Soon I knew it was not a dream. I was with my brother. We took our robes and walked back across the prairie, I was amazed there was no sign of water or the ships. That night we sat beside the fire with Cloud Walking and she asked us of our dreams. I told her of my fox and how I couldn't hear the words. Then holding out my hand I showed her the perfect round small stone. My brother jumped to open his palm and show her his stone too. The dream we shared of Brother Crow was told by both our tongues, our hands holding our stones together.

Cloud Walking began a chant, I didn't know its meaning, but reaching in his dress he drew out two small pouches. Giving one to each of us he told us Brother Crow had given us Tunkasi. We should keep them near our hearts and offer them our blessings. They were very sacred and would protect us from anyone who wished us harm. I placed mine in the pouch, looking at the patterns on the leather. My brother shyly smiled that I had seen his quill work, then he did the same with his small stone and we turned and looked into each other's eyes. I placed my pouch around his neck as he lifted his around my head. Cloud Walking placed his hands upon our chests trapping pouch and Tunkasi in between. I felt his chant deep in my bones, deep in ourself, deep in my other heart.

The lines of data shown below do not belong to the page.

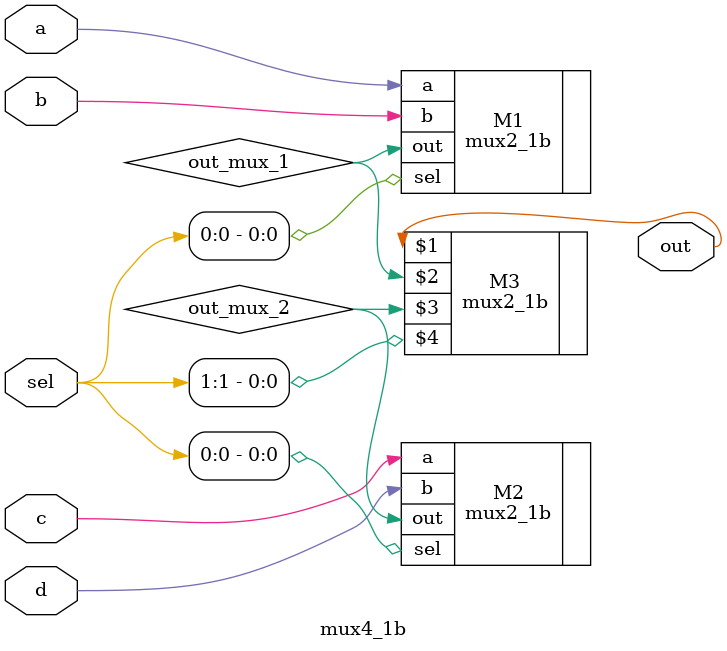
<source format=v>
module mux4_1b(out, a, b, c, d, sel);
    output out;
    input a,b,c,d;
    input [1:0] sel;
//    mux(out, a, b, sel)

	wire out_mux_1, out_mux_2;
    mux2_1b M1 (.a(a), .out(out_mux_1), .b(b), .sel(sel[0]));

    mux2_1b M2 (.out(out_mux_2),
            .a(c),
            .b(d),
            .sel(sel[0])
    );
    mux2_1b M3 (out, out_mux_1, out_mux_2, sel[1]);
endmodule
</source>
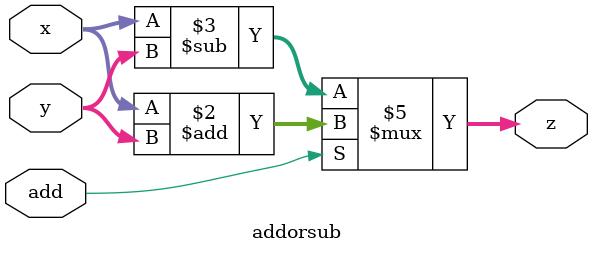
<source format=sv>
module addorsub 
    #(
        parameter N = 4
    )
    (
        input logic [N-1:0] x, y,
        input logic add,
        output logic [N-1:0] z
    );

    always_comb begin
        if (add) begin
            z = x + y;
        end
        else begin
            z = x - y;
        end
    end

endmodule
</source>
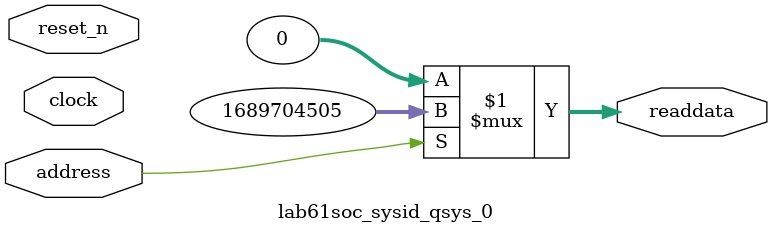
<source format=v>



// synthesis translate_off
`timescale 1ns / 1ps
// synthesis translate_on

// turn off superfluous verilog processor warnings 
// altera message_level Level1 
// altera message_off 10034 10035 10036 10037 10230 10240 10030 

module lab61soc_sysid_qsys_0 (
               // inputs:
                address,
                clock,
                reset_n,

               // outputs:
                readdata
             )
;

  output  [ 31: 0] readdata;
  input            address;
  input            clock;
  input            reset_n;

  wire    [ 31: 0] readdata;
  //control_slave, which is an e_avalon_slave
  assign readdata = address ? 1689704505 : 0;

endmodule



</source>
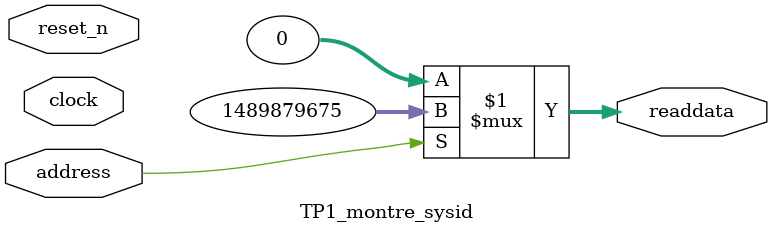
<source format=v>

`timescale 1ns / 1ps
// synthesis translate_on

// turn off superfluous verilog processor warnings 
// altera message_level Level1 
// altera message_off 10034 10035 10036 10037 10230 10240 10030 

module TP1_montre_sysid (
               // inputs:
                address,
                clock,
                reset_n,

               // outputs:
                readdata
             )
;

  output  [ 31: 0] readdata;
  input            address;
  input            clock;
  input            reset_n;

  wire    [ 31: 0] readdata;
  //control_slave, which is an e_avalon_slave
  assign readdata = address ? 1489879675 : 0;

endmodule




</source>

Running Deer told of a dream of buffalo walking on the prairie. They were going North and invited him to go along. He climbed on the back of one great bull and passed into the night. He told he'd seen the summer sun, shivered through the snows, rolled with them in spring rain mud and watched goose peoples passing overhead as leaves began to fall. He played with calves and snorted when Coyote came too close. He felt the breezes on his skin, the warmth from inside the fur as they had lain upon the grasses. One cow had come to him and asked him for his blessing. She was going to stay behind and join the ancients, gifting one Lakota family with herself, with life. He tied a sprig of prairie thyme within her mane and sang her life of glory.

Then traveling South again they left him back where he began, yet hearing the rumbling of the bull's deep laughter he had seen me crying that I had not made the journey. He knew this wasn't one for me and sang me comfort, sang me peace and sang me songs of joy in staying.

I burst to tell her of my dream of ships and passing up adventure. Of my tears at missing out and my brother's song of comfort when he stepped off the vessels.

She pulled us close into her warm and softly humming chest. She petted our cheeks as she chanted love.

I slept dreamless sleep that night held in Cloud Walking's strong male arms.

I knew my brother's sleep was dreamless, he was held safely by her too.